When we vilify an ex, we mentally replay everything negative they ever did to us. We hyper-focus on their flaws, make interpretations about their motives, their mental health, think of them as warped and perhaps even immoral or psychopathic. This is upsetting, but vilifying an ex momentarily provides relief from the heartache that comes with loss. It also takes the focus away from what our role may have been in the demise of the union.
Alternatively when we idealize an ex, we mentally replay every positive interaction building the ex up to be something that perhaps they never were -- perfect. We imagine ourselves as worthless, unless we can be with this perfect deity. This too is painful because each time the ex is put in the golden light, we cast a dark shadow on ourselves. Idealizing, just like the act of vilifying, distracts us from the grief and from the need to accept the loss as real. Idealizing an ex gives the mind a softer focus in a world that otherwise seems to promise nothing going forward but pain and misery.
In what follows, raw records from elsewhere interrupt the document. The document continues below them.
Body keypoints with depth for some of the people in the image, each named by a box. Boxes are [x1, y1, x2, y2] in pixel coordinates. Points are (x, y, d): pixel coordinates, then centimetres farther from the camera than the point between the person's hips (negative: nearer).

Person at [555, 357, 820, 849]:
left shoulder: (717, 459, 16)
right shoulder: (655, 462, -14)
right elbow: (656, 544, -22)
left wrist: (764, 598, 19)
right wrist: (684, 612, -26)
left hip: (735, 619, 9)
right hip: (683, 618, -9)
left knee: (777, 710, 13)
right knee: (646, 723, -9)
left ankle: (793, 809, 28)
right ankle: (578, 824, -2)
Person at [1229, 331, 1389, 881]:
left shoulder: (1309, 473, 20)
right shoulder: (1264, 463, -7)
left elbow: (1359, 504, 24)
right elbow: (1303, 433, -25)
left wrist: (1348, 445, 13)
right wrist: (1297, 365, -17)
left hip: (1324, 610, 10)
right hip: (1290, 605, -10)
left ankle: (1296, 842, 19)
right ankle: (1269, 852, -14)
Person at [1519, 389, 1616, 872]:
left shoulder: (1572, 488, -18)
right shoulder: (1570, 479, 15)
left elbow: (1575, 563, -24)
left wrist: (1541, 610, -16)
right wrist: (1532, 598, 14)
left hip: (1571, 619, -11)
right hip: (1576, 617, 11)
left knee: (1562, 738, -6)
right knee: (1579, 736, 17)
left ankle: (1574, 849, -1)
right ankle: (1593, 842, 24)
If while you manage your break up or divorce you notice yourself drifting into either of these two potential obsessions, consider that vilifying and idealizing actually prolong the grief process. Develop awareness for each time you are vilifying or idealizing your ex and redirect your attention to your own feelings about the loss. Remind yourself that vilifying or idealizing are distraction techniques that will keep you mired in regrets.
If you are going to extremes about the character of your ex, consider doing a relationship autopsy where you take a calculated, rational look at the facts of the relationship -- your role and your ex's role. I describe how to conduct a thorough relationship autopsy in my pocket guide to Breaking Up and Divorce, How to Heal and Be Comfortable Alone.
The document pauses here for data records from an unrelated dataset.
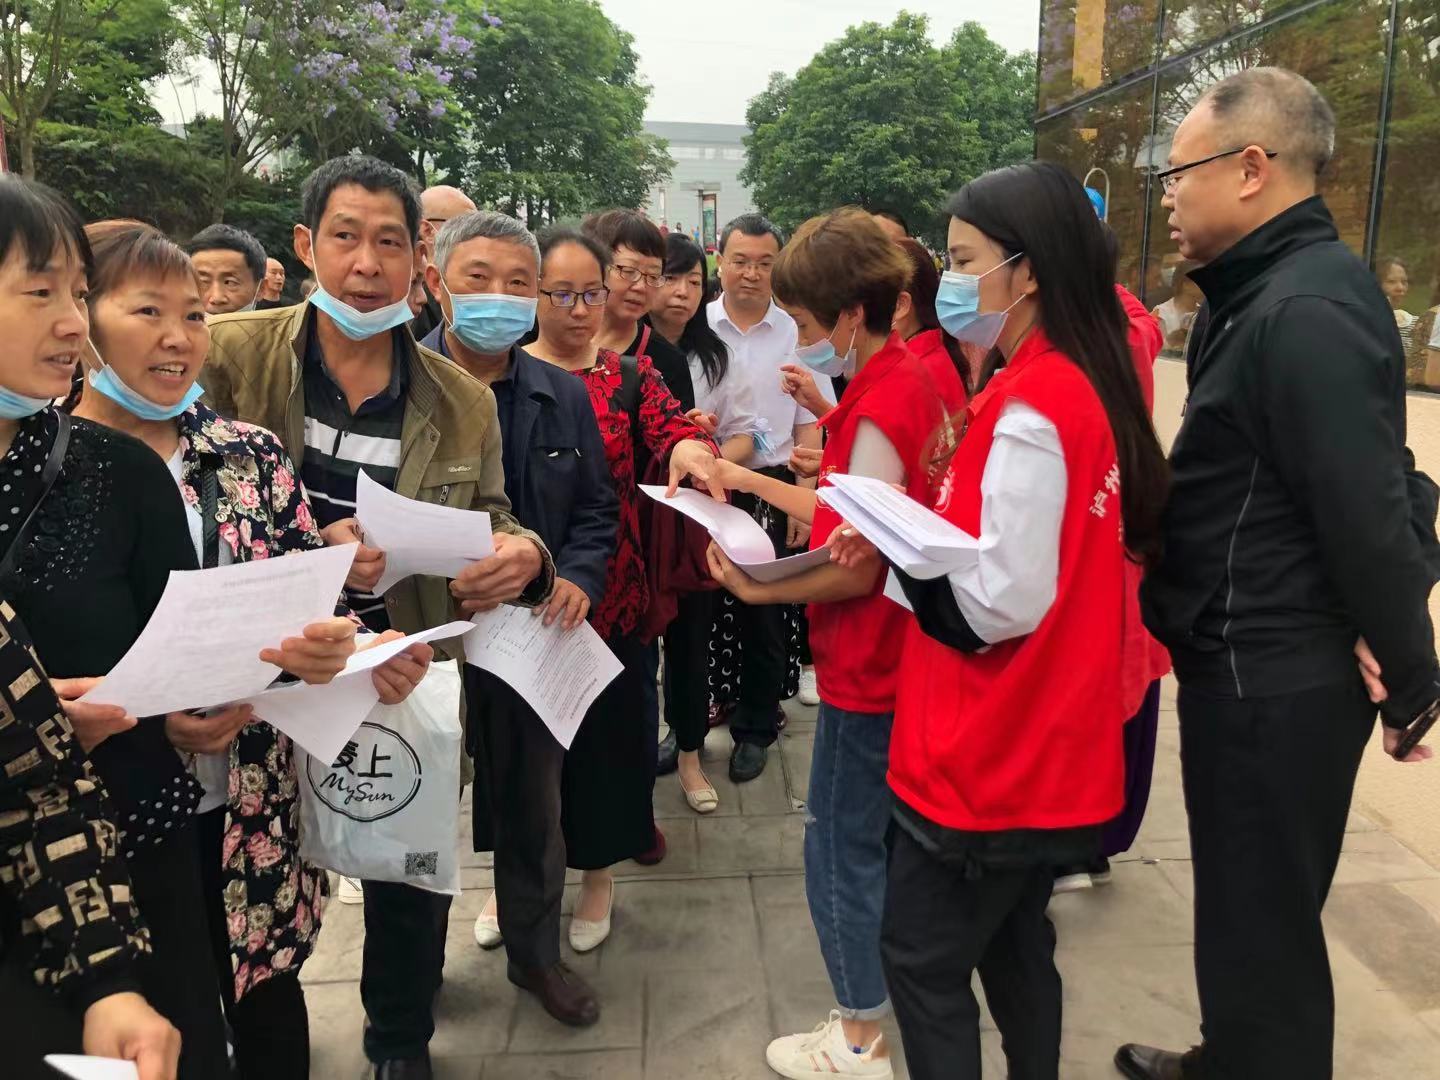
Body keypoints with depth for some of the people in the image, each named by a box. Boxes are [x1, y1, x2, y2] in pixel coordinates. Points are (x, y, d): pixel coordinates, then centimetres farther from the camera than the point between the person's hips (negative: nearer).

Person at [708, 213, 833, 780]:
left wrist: (804, 503, -4)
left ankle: (755, 729, 27)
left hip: (770, 488, 0)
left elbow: (809, 426, 2)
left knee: (763, 614, 9)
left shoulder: (796, 336, 1)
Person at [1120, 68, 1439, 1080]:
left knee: (1259, 920, 7)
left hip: (1271, 678, -10)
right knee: (1256, 905, 25)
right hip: (1263, 661, 10)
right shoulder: (1270, 292, 11)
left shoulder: (1306, 312, -22)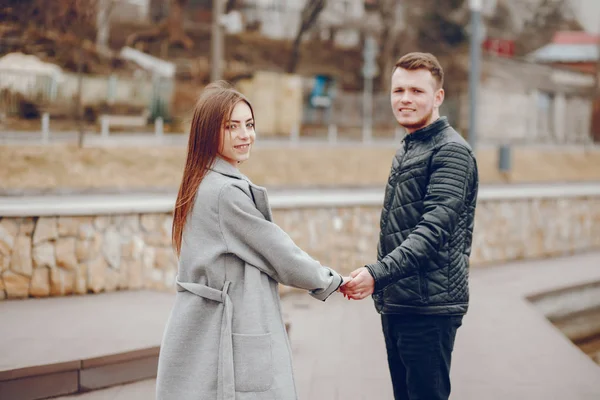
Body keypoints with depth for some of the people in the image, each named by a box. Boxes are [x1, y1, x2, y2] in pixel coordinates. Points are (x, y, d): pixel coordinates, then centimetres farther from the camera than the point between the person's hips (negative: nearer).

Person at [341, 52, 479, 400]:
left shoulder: (451, 151, -12)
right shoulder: (408, 150, 17)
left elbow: (433, 230, -22)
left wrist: (378, 274, -30)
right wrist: (383, 287, 18)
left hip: (430, 307, -9)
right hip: (396, 304, 9)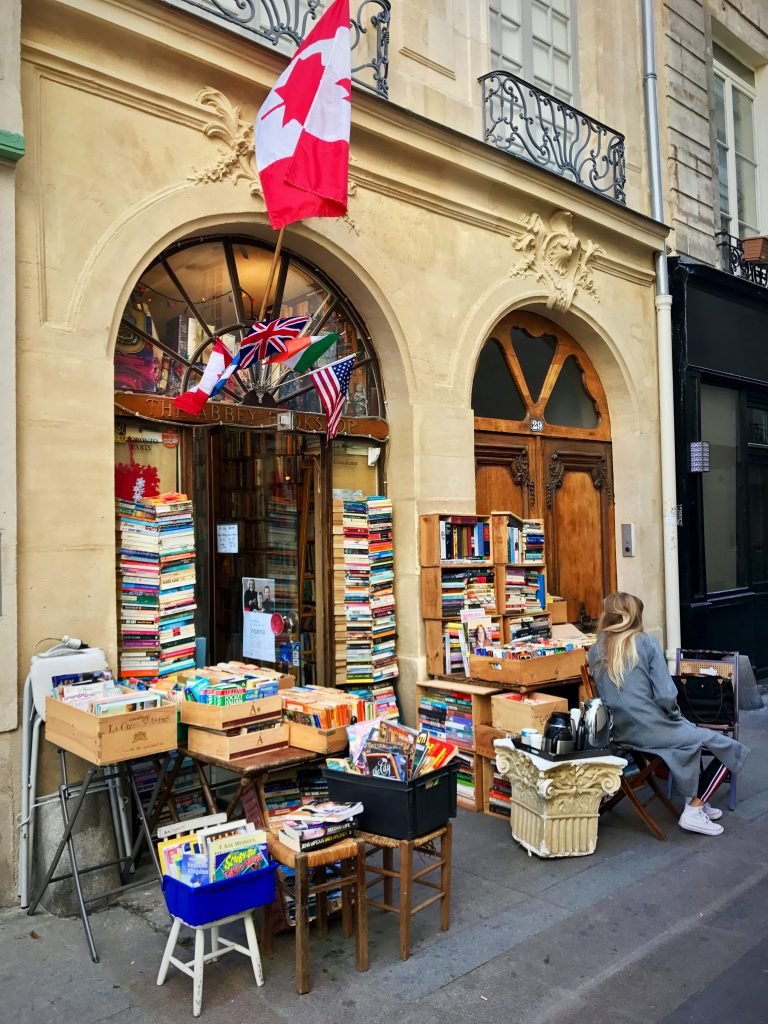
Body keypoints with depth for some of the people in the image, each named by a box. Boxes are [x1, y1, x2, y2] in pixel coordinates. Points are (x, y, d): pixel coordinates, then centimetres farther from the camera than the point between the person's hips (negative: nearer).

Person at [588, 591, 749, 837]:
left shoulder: (595, 652, 4)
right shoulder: (646, 643, -9)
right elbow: (666, 696, -16)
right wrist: (674, 716, 6)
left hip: (620, 732, 7)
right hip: (652, 730, -7)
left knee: (691, 731, 33)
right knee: (731, 750, 8)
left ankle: (695, 799, 35)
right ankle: (693, 811, 7)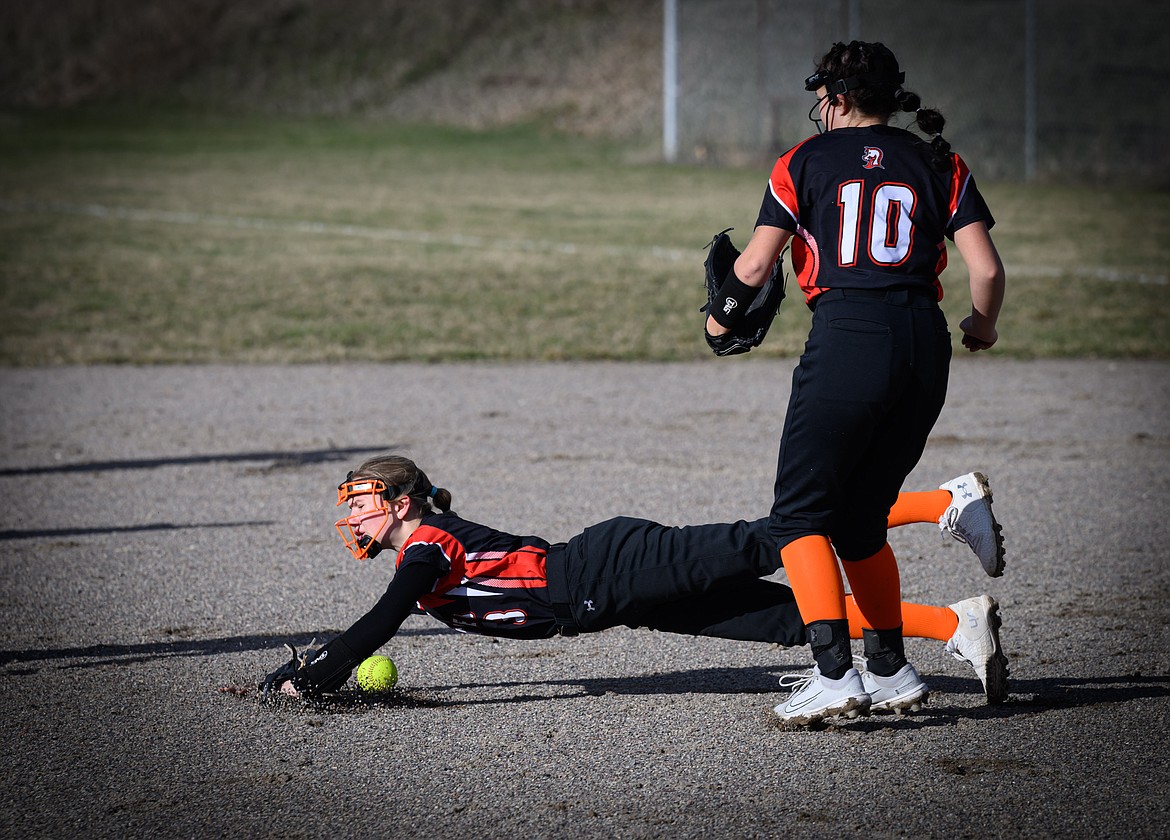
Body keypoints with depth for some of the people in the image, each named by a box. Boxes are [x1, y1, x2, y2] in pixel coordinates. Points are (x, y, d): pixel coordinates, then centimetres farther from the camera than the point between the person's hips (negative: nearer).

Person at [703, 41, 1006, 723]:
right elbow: (988, 270, 7)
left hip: (847, 338, -4)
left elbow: (755, 265, 6)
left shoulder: (808, 160, 9)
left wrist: (722, 319, 25)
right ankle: (892, 669, 15)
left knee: (801, 514, -1)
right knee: (860, 519, 18)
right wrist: (983, 327, 27)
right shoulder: (940, 165, 16)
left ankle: (834, 672, -18)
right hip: (926, 346, 4)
The goal of the autopsy is to think about your relationship, but in a constructive and realistic manner. After all, it's natural to at first obsess as your brain comes to terms with a new reality. The obsessing is the first stage in the brain's massive reboot as it eventually accepts the loss as real.
When you obsess, write down the facts of your role and your ex's, the good, the bad and the ugly. Write the story of what really happened so that you can healthfully grieve and eventually move on.
Without this step, of taking a cold, hard look at the reality of your relationship (not an overly positive or negative perspective) and experiencing the feelings this engenders, you will remain stuck in unproductive thinking about your partner. Examining the facts eventually liberates.
There is always a backstory to a relationship ending, and it usually tells a little about how both parties have some responsibility in what transpired. Write your relationship story. Then let yourself feel it. This will help you let go.